• **What to work on**
Line filter on the word "человека": copy each matching line from the entries.

::::

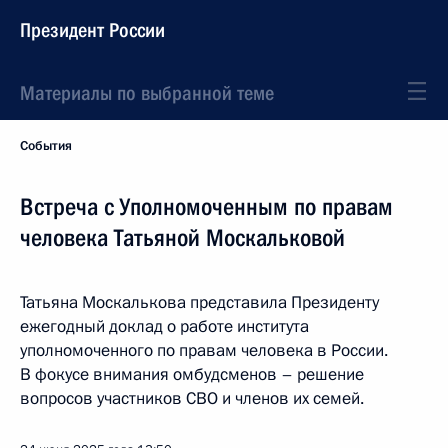
Президент России
Материалы по выбранной теме
События
Встреча с Уполномоченным по правам
человека Татьяной Москальковой
Татьяна Москалькова представила Президенту
ежегодный доклад о работе института
уполномоченного по правам человека в России.
В фокусе внимания омбудсменов – решение
вопросов участников СВО и членов их семей.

::::

• **Exercise output**
человека Татьяной Москальковой
уполномоченного по правам человека в России.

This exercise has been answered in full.